## [Problem to work on]
Find every line in the records below that holds the word "trouv", and copy each one.

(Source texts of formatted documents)
※ ※ ※
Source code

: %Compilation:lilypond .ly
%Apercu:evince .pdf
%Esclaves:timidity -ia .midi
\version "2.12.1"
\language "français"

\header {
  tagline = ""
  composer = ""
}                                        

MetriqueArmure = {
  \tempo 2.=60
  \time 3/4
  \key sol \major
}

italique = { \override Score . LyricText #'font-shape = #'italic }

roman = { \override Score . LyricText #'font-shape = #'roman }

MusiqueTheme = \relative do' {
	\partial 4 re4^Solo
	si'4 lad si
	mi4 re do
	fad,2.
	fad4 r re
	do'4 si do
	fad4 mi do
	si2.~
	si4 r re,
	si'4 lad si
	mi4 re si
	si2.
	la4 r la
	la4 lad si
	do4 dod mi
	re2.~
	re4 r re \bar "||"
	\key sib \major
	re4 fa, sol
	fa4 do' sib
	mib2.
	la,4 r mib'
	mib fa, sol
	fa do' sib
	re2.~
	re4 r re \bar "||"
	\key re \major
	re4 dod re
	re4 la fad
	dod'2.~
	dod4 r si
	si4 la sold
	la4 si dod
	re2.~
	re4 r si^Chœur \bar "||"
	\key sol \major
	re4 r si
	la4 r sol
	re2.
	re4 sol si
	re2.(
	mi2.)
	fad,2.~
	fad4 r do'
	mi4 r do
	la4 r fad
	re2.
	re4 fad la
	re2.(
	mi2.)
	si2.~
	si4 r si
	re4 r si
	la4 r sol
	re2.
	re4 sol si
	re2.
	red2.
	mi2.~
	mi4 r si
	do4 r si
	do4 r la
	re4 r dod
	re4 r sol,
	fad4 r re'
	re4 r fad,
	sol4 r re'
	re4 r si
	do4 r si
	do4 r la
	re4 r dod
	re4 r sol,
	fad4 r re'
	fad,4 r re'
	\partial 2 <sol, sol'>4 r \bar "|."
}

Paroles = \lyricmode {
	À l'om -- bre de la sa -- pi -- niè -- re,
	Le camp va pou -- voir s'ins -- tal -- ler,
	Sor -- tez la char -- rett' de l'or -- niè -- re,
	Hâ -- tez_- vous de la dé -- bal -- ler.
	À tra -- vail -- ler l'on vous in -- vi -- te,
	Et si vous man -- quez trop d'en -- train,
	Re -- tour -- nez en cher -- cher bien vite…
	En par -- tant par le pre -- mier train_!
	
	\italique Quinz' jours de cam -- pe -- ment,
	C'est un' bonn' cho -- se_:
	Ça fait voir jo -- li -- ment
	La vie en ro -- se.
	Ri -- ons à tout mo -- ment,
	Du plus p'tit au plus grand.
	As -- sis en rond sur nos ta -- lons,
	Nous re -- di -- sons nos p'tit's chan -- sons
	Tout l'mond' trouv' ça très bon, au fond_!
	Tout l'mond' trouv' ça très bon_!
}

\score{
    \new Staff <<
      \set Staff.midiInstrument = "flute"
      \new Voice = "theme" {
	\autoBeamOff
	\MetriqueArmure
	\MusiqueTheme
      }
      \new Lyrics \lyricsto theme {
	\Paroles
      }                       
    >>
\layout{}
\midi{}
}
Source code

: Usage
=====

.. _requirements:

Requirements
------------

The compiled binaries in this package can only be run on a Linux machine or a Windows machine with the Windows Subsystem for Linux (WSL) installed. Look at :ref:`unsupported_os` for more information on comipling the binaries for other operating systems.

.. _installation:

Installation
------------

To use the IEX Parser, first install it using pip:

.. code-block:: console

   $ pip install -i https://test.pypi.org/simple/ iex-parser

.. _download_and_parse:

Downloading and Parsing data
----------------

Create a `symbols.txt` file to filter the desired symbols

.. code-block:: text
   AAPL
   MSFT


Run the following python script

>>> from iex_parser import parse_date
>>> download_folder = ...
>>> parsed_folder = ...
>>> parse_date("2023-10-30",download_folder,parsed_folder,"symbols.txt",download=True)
※ ※ ※
## [Answer for the task]
	Tout l'mond' trouv' ça très bon, au fond_!
	Tout l'mond' trouv' ça très bon_!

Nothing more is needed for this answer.